One way in which some of the homeless deal with their plight psychologically is to explain their situations in a way that preserves or secures a measure of self-respect, such as attributing their plight to bad luck. In other words, they construct causal accounts that rescue rather than further demean their sense of self. However, it is arguable that oftentimes their plight may appear so depressing that the excessive use of alcohol or drugs may come to function as the primary means of psychological escape.

A second major form of psychological adaptation involves identity work. Typically identity work entails various activities that individuals or groups engage in so as to project or maintain particular desired identities. Such activities may entail procuring or arranging physical settings or props, the arrangement of appearance through cosmetic face work, association with selected individuals or groups, and identity talk, or the verbal construction of identities. Since the homeless seldom have the financial and social resources requisite for successfully pursuing the first three identity strategies, the primary way in which they try to project and maintain a favorable personal identity is through identity talk. Additionally, identity talk is nurtured by the structure of life on the streets in the sense that “hanging out” with street peers is an important aspect of street life that provides a context for identity talk.

Three types of identity talk are common in the discourse of the homeless: distancing, embracement, and fictive storytelling. Distancing is talk that separates oneself from roles, associations, or institutions that imply an identity not consistent with one’s self-conception, as when a homeless individual asserts that “I can tell you about the homeless, but I am not one of them.” Homeless people may talk in this way so as to separate themselves from the negative social identities of their peers or associations, from the roles homeless people are perceived as playing, and from the institutions that deal with them.

Embracement, by contrast, is talk that embraces the roles, associations, or points of view or ideologies that are congruent with homelessness. Embracement allows homeless people to actively confirm the social identities associated with their specific situations, as when a homeless man claims that he is “an expert dumpster diver.” Here, unlike with distancing, one’s social identity and self-conceptions are harmonious. When this is the case, the homeless are likely to embrace ascribed roles such as bum or tramp. They may embrace identities that are positively tied to relationships or associations with others or that are congruent with adherence to a certain ideology, such as being a member of Alcoholics Anonymous.

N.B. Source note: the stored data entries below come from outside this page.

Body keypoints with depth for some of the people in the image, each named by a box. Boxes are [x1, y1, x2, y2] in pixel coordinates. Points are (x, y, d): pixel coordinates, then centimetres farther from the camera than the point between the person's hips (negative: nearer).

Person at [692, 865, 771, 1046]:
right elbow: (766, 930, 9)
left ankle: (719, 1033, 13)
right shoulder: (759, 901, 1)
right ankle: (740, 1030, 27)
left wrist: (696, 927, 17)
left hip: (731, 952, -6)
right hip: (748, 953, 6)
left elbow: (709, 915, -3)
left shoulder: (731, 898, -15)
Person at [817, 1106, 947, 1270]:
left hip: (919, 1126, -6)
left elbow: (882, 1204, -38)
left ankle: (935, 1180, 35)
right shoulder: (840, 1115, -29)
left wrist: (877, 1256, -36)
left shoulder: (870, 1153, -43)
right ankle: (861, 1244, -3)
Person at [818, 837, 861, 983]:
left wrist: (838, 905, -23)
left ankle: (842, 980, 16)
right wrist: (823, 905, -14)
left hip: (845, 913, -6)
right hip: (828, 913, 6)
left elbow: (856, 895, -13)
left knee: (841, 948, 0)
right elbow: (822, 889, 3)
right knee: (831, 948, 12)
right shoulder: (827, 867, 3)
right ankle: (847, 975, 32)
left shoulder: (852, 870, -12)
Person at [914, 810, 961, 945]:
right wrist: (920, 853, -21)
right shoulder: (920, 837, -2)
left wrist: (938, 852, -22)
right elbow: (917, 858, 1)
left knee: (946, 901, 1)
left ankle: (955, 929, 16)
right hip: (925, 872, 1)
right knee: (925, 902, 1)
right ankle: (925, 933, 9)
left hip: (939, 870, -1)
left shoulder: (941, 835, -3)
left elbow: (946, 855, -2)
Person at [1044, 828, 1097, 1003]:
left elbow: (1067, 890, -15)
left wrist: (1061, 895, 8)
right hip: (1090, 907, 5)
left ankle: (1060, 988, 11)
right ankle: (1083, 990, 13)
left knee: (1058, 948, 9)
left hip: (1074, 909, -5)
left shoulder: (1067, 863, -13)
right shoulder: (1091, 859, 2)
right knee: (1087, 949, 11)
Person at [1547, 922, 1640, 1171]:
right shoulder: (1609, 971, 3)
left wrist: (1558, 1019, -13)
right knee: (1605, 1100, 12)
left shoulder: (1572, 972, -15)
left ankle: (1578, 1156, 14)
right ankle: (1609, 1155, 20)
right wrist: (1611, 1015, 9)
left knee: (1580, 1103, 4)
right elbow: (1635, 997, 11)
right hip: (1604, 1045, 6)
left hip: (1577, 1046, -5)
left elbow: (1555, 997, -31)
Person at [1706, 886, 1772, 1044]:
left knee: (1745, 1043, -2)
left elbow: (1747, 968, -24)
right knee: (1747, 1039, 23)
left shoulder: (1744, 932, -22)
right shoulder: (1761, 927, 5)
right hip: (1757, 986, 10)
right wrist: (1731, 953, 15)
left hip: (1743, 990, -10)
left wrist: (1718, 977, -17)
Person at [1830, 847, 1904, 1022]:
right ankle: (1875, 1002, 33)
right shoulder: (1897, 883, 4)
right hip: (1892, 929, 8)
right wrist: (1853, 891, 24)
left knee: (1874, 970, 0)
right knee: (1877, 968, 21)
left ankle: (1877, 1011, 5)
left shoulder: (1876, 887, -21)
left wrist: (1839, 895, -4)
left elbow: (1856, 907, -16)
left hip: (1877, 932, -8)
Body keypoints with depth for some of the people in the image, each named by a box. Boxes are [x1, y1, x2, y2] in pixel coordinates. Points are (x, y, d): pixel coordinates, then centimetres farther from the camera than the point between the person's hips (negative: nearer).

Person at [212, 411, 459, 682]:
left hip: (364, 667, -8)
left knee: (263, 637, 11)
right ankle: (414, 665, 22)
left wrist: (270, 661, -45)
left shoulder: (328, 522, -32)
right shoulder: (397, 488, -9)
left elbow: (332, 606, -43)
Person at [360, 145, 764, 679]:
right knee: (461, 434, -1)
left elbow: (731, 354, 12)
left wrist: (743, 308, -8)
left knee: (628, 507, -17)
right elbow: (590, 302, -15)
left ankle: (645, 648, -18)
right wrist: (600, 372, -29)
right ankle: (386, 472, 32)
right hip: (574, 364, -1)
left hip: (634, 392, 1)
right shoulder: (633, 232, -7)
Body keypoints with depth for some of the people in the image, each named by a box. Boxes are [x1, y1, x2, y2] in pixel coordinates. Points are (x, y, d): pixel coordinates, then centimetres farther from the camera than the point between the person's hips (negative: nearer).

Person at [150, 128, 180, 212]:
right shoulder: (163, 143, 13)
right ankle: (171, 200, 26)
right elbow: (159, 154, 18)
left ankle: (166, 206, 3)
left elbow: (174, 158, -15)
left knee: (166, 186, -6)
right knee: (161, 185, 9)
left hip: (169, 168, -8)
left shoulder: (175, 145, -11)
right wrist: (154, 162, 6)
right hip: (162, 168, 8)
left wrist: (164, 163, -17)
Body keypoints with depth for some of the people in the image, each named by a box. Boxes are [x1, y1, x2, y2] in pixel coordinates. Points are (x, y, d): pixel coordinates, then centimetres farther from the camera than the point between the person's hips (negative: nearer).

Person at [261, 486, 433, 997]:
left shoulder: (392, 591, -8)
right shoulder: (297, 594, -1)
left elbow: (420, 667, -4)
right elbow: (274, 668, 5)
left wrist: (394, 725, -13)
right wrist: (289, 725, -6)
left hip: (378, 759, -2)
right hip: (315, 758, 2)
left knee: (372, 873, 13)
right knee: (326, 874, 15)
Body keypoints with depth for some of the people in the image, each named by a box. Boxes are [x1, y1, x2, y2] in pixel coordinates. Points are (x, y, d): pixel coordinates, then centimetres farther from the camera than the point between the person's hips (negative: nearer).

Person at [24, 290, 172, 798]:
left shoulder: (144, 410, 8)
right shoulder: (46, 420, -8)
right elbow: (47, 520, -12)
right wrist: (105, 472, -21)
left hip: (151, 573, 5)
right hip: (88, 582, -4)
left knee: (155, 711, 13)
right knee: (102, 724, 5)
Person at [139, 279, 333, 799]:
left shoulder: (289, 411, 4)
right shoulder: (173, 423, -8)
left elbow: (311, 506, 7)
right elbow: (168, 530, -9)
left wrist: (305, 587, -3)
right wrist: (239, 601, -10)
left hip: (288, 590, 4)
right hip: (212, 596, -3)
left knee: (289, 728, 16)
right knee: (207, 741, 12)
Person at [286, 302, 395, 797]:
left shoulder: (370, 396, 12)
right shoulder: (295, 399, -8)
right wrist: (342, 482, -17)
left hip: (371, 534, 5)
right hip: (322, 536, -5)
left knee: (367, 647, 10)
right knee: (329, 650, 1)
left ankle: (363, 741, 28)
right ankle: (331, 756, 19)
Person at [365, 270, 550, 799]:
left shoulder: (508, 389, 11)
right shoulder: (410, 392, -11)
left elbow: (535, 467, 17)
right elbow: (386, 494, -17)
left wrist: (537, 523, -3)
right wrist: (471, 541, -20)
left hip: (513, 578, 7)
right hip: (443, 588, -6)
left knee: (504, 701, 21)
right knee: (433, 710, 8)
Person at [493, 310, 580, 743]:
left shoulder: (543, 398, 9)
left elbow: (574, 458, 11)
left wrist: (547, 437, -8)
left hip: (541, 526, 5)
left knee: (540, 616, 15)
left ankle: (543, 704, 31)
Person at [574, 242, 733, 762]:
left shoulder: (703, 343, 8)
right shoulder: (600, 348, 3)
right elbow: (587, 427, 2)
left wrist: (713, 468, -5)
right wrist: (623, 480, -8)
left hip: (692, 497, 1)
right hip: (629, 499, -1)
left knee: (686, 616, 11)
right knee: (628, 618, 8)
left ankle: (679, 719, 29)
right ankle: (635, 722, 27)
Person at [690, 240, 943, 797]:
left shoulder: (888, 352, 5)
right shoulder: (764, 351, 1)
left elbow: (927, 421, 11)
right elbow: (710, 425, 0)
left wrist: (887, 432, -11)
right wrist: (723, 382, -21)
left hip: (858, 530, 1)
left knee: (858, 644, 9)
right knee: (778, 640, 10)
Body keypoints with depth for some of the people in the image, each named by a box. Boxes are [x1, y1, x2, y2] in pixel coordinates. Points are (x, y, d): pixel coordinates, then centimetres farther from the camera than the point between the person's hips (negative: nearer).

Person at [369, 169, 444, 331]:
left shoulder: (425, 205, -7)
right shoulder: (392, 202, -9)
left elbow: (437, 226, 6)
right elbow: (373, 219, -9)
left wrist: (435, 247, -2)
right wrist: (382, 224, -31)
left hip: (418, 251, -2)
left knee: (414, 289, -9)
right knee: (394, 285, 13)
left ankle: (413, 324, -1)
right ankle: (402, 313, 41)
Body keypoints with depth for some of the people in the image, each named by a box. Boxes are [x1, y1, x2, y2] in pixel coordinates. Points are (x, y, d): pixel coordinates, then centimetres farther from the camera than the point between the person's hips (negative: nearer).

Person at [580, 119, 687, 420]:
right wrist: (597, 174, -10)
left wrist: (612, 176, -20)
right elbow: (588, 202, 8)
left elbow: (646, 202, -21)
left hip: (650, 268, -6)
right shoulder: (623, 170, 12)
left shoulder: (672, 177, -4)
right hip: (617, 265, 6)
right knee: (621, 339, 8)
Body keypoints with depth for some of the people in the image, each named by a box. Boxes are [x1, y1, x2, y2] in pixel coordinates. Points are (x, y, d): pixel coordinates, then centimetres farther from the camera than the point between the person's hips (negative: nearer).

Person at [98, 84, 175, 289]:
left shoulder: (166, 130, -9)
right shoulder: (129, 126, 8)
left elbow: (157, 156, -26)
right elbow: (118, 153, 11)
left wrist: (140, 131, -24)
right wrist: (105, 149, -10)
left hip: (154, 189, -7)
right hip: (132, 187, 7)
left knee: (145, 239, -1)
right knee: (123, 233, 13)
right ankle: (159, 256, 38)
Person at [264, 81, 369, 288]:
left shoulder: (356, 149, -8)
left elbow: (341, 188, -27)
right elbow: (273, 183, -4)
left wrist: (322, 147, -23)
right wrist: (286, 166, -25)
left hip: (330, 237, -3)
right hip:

Fictive storytelling is the third form of identity talk. It involves telling stories regarding one’s past, future plans, or accomplishments that are fictitious. Fictive storytelling sometimes takes the form of embellishing one’s past or present experiences in order to verbally present and assert a positive personal identity. Sometimes the homeless also engage in fantasizing by spinning future-oriented fabrications that positively frame the teller in situations that are removed from the teller’s past or present.

Together, these three forms of identity talk facilitate the construction and maintenance of positive personal identities, thereby helping homeless people to secure a measure of self-respect in a sea of despair.

Active Agents

This article has provided an overview of three sets of survival strategies—material, social or relational, and psychological—that homeless people variously engage in to manage life on the streets. There are other variants of these strategies that we have not discussed, such as collective engagement in social protest campaigns and individual resistance and defiance, but the strategies discussed provide a sense of the more general ways in which the homeless negotiate the world in which they find themselves. These strategic activities reveal homeless people to be more active and resourceful agents than one would assume given how they are represented in many popular portraits of them.